I recently learned that the Romans were renowned for their architecture.
Doesn't make much sense to me, considering it fell.
Why can't a pirate count Roman numerals?
They got lost at C
Why did Julius Caesar buy crayons?
He wanted to Mark Antony.
Did you know they didn't have smart phones in ancient Rome?
They had tablets.
What time is it Julius? 8:02 Brutus.
What happened when Caesar's government officials could not reach consensus?
Irritable Brawls in Rome
What happens when a Roman insults a Parisian's coffee?
A French Roast.
What do you call a musician who just saw Medusa?
A rockstar!
What does it take to be good at making Greek pottery?
You have to urn it.
Why was Romeo melancholic?
Because Juliette Cantaloupe.
How did the Roman senators picked who will be first to stab the emperor?
They played rock paper Caesar
I heard people are trying to ban roman numerals.
Not on my watch.
What roman never gets any dates?
Hidius
The Romans used devastating wordplay against the Carthaginians, during the Punic Wars.
Me: Can I get XL shirts here?
Ancient Rome Shopkeeper: Are you sure you want that many shirts?
Caesar accused Brutus of cannibalism. "Ate dudes, Brutus?"
How was the Roman Empire cut in half?
With a pair of Caesars.
Why did Julius Caesar never say thank you to anyone?
He didn't speak English.
You know, I really liked the rule of Nero.
Rome was pretty lit at the time.
4 Norse gods, 1 roman God, and 2 astrological bodies walk into a bar
The bartender says: Oh, this is gonna be a week joke
Just landed in Rome, Italy. My pilot used to be a Franciscan Monk...
...But now he's an Air Friar.
2000 years ago, pop diva Lady Cleopatra had a smash hit: "Bad Romans."
After Jesus's trial was complete, he asked the Roman soldier closest to him what was going to happen next.
"I don't know. I'll keep you posted."
Ancient Rome
Two friends are talking:
- you know how many girls I had?
- mmm?
- No, not that many...
Romeo & Juliet.doc...
...is a play on Word.
Why didn't Cleopatra confess that she loved Julius Caesar?
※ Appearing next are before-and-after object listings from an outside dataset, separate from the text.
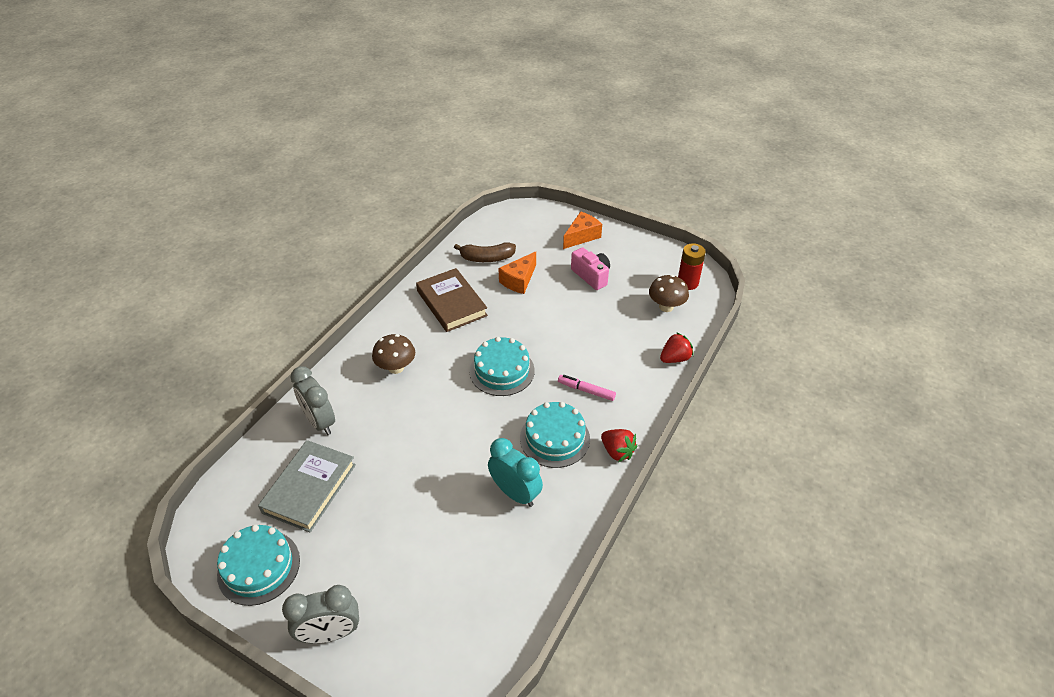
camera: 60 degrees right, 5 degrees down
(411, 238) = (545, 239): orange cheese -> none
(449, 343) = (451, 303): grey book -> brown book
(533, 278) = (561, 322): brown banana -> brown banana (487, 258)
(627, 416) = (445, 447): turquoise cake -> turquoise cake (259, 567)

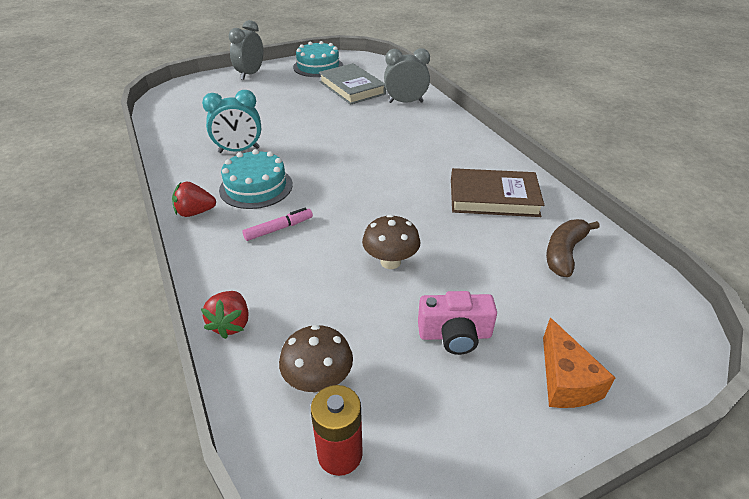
camera: 125 degrees right, 5 degrees down
(396, 368) = (429, 143): brown mushroom -> brown mushroom (390, 262)
(502, 371) = (364, 191): turquoise cake -> none
(519, 280) = (497, 261): orange cheese -> none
Because she lived in the Nile
Why did Rome Fall?
Because it slipped on some Greece.
What do you call a depressed tick from ancient Rome?
A hopeless Roman Tick
People argue that the Romans were wrong to crucify Jesus
Personally, I think they nailed it.
Everyone remembers the iconic line from the lesser known Tragedy of Julius Sneezer:
"Achoo, Brute?"
What did the ancient roman dad name his fat newborn?
Voluminous.
Ancient Romans considered vomitoriums a good place to un-wine.
A Roman walks into a cafe and makes an "X" with his fingers.
He says, "Ten teas, please!"
Which roman emperor was a mouse? Julius cheeser!
Why didn't the Romans have algebra?
Because X always equaled 10!
Which famous Roman suffered from hayfever?
Julius Sneezer.
Did you know the first weather report was delivered to Julius Caesar?
Hail Caesar
You're my romeboy.
I went to an XXX Girls Show in Rome
There were just 30 girls...
Julius Caesar's brother was the first historically known epileptic.
His name? Julius Seizure.
Who used to run pen & paper RPGs in 1st century BC Rome?
The Carpe DM
Why are 40 romans funny?
Because they are XD.
How good/bad was the Internet at the time of the Roman Emperors?
Let me put it that way: the lag was so bad it took Jesus three days just to respawn and he got disconnected soon afterwards.
My wife and I agreed for some Roman foreplay
I agreed to be Caesar and my wife was the beautiful Cleopatra
I got stabbed 23 times
I can't remember how to write 1, 1000, 51, 6 or 500 in Roman numerals.
I M L I VI D
How did kids in Ancient Rome get their hair cut?
With little Caesar's.
What did Caesar say to Cleopatra?
"Toga-ther, we can rule the world!"
Why was the roman soldier kicked out of the army? Because he was roamin around during war.
Where would you find Hadrian's Wall?
At the bottom of his garden!
What was the Romans' greatest achievement?
Learning to speak Latin!
My Ph.D thesis was on cattle raised in the Roman city of Pompeii. To understand it all I had to visit the ancient mooins.